The aim of this manuscript is to handle the nonlocal boundary value problem for a specific kind of nonlinear fractional differential equations involving a ξ-Hilfer derivative. The used fractional operator is generated by the kernel of the kind \(k(\vartheta,s)=\xi (\vartheta )-\xi (s)\) and the operator of differentiation \({ D}_{\xi } = ( \frac{1}{\xi ^{\prime }(\vartheta )}\frac{d}{d\vartheta } ) \). The existence and uniqueness of solutions are established for the considered system. Our perspective relies on the properties of the generalized Hilfer derivative and the implementation of Krasnoselskii’s fixed point approach and Banach’s contraction principle with respect to the Bielecki norm to obtain the uniqueness of solution on a bounded domain in a Banach space. Besides, we discuss the Ulam–Hyers stability criteria for the main fractional system. Finally, some examples are given to illustrate the viability of the main theories.

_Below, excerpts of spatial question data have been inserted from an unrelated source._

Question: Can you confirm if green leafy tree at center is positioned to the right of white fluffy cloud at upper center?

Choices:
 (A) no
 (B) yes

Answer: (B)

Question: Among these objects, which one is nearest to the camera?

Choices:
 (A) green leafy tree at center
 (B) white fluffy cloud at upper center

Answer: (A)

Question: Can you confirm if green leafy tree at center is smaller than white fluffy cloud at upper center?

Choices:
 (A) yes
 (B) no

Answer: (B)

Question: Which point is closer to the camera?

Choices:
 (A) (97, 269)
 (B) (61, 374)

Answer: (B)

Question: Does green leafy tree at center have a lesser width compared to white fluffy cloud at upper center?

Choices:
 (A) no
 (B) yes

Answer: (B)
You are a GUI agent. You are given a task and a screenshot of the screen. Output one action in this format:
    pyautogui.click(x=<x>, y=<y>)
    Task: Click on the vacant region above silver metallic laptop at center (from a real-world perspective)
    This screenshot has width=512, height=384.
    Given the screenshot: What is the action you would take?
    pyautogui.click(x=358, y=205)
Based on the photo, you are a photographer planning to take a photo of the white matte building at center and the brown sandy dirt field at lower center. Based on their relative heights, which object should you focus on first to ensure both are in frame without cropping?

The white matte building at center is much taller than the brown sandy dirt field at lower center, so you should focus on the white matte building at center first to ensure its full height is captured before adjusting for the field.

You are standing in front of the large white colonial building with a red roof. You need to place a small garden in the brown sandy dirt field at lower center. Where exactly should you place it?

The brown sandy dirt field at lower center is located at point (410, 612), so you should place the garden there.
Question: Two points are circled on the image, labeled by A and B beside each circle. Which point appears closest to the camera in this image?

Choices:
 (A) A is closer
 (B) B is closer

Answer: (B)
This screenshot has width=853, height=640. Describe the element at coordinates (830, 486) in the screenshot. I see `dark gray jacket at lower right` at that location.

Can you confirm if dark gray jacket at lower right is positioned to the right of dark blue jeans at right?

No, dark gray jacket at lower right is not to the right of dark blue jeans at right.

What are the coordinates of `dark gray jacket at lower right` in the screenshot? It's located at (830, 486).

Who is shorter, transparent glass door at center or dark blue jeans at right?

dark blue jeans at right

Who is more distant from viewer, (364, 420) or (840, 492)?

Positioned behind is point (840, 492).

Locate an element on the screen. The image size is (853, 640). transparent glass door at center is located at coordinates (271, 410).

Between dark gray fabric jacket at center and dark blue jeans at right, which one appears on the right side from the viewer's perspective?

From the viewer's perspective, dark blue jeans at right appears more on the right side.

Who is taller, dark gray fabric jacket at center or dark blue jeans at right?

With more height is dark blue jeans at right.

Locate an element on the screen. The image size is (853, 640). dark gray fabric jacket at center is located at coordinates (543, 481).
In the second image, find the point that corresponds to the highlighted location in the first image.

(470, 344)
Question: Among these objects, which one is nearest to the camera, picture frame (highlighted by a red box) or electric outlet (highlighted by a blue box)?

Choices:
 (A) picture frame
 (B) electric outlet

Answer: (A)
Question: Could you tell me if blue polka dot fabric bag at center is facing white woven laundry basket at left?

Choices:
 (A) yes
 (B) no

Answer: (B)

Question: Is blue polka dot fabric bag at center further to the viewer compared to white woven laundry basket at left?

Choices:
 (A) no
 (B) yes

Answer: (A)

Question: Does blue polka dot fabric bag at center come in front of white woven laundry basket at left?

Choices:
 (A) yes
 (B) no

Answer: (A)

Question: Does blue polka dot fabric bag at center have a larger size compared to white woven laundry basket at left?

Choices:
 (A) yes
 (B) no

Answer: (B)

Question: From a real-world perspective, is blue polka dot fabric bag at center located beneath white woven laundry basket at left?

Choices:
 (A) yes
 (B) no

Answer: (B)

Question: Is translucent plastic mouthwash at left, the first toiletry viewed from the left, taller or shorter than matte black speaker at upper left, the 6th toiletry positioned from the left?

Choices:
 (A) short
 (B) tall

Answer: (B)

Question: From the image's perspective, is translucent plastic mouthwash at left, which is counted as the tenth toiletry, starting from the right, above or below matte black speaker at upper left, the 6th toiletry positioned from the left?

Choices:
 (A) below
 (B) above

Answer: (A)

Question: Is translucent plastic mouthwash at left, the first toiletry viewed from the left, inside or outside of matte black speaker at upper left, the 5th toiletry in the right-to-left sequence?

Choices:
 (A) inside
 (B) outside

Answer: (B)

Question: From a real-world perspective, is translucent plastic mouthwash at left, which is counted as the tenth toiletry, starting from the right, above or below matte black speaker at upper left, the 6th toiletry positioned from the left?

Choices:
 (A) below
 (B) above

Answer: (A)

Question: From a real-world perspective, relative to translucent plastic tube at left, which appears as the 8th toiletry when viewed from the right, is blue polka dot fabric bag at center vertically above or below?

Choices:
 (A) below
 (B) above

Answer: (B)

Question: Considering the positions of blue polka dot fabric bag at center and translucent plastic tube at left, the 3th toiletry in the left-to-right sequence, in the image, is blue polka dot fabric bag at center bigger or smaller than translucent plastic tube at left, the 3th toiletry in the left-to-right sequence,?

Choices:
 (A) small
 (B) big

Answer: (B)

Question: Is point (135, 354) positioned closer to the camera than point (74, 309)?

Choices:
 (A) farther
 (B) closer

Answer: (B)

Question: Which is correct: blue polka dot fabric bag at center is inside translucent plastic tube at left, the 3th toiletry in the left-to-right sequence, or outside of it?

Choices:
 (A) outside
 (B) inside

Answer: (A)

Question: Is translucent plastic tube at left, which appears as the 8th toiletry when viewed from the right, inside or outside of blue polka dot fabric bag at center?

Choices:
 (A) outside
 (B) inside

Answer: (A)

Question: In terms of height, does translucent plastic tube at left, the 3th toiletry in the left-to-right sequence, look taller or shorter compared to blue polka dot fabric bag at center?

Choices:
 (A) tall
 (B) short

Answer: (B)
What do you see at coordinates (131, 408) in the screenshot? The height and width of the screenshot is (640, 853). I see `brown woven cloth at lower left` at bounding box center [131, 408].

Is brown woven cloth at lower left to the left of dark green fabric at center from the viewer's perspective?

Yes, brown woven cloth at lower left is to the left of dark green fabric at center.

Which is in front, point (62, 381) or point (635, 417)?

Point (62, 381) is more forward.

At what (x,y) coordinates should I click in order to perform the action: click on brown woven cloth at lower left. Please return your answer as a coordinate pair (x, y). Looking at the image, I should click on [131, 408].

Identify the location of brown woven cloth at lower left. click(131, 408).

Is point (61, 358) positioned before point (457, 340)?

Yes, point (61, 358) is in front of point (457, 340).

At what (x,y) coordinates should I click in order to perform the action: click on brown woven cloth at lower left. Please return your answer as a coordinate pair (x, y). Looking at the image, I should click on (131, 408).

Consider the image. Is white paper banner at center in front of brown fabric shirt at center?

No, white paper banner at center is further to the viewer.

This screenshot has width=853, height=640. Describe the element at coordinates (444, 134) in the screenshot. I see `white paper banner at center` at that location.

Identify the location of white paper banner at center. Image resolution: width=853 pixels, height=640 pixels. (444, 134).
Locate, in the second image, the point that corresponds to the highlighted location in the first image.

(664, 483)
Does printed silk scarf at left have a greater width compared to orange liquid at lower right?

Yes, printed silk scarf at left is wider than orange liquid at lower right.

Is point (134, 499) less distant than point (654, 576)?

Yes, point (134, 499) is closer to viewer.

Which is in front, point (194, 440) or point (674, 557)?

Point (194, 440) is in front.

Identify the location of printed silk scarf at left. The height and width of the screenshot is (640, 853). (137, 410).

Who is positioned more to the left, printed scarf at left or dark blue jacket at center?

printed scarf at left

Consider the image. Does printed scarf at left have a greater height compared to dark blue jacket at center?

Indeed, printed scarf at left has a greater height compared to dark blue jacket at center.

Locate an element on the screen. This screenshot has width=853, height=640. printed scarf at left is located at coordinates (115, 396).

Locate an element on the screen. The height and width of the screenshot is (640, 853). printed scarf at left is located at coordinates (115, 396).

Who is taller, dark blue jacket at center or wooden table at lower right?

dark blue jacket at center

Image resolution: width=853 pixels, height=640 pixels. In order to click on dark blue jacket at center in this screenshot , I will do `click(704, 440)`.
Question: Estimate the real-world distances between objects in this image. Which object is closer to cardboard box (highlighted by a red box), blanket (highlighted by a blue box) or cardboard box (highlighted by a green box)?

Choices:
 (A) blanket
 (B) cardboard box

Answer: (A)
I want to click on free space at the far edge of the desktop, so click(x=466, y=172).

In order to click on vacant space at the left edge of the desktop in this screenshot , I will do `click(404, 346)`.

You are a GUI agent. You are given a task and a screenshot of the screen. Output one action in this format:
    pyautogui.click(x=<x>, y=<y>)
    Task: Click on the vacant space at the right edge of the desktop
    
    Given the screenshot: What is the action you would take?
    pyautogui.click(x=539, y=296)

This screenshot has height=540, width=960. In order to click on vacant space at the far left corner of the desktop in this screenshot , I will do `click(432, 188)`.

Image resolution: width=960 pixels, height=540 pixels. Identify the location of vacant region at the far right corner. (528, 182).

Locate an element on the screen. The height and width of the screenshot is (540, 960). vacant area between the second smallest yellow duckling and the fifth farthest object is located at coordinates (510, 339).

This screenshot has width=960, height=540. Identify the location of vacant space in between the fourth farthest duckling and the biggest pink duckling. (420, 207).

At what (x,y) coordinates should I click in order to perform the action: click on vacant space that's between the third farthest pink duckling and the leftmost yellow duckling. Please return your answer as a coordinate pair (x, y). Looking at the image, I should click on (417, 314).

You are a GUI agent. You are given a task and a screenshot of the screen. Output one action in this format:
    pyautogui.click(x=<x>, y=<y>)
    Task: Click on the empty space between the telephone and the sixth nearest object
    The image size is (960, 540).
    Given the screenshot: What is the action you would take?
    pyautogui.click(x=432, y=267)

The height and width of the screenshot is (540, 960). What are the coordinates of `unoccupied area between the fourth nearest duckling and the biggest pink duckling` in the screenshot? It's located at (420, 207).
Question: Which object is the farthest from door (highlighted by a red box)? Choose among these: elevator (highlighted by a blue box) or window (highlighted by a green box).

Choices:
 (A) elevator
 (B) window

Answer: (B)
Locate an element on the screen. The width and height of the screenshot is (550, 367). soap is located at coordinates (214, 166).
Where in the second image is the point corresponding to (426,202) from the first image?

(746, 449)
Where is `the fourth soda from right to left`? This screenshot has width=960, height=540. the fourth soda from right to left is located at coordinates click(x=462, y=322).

本手稿的目的是处理涉及ξ -Hilfer 导数的特定类型的非线性分数阶微分方程的非局部边值问题。使用的分数运算符由\(k(\vartheta,s)=\xi (\vartheta )-\xi (s)\)类型的核和微分运算符\({ D}_{\xi } = ( \frac{1}{\xi ^{\prime }(\vartheta )}\frac{d}{d\vartheta } ) \). 为所考虑的系统建立解决方案的存在性和唯一性。我们的观点依赖于广义 Hilfer 导数的性质以及 Krasnoselskii 不动点方法和 Banach 收缩原理相对于 Bielecki 范数的实现，以获得 Banach 空间中的有界域上解的唯一性。此外，我们讨论了主要分数系统的 Ulam-Hyers 稳定性标准。最后，给出了一些例子来说明主要理论的可行性。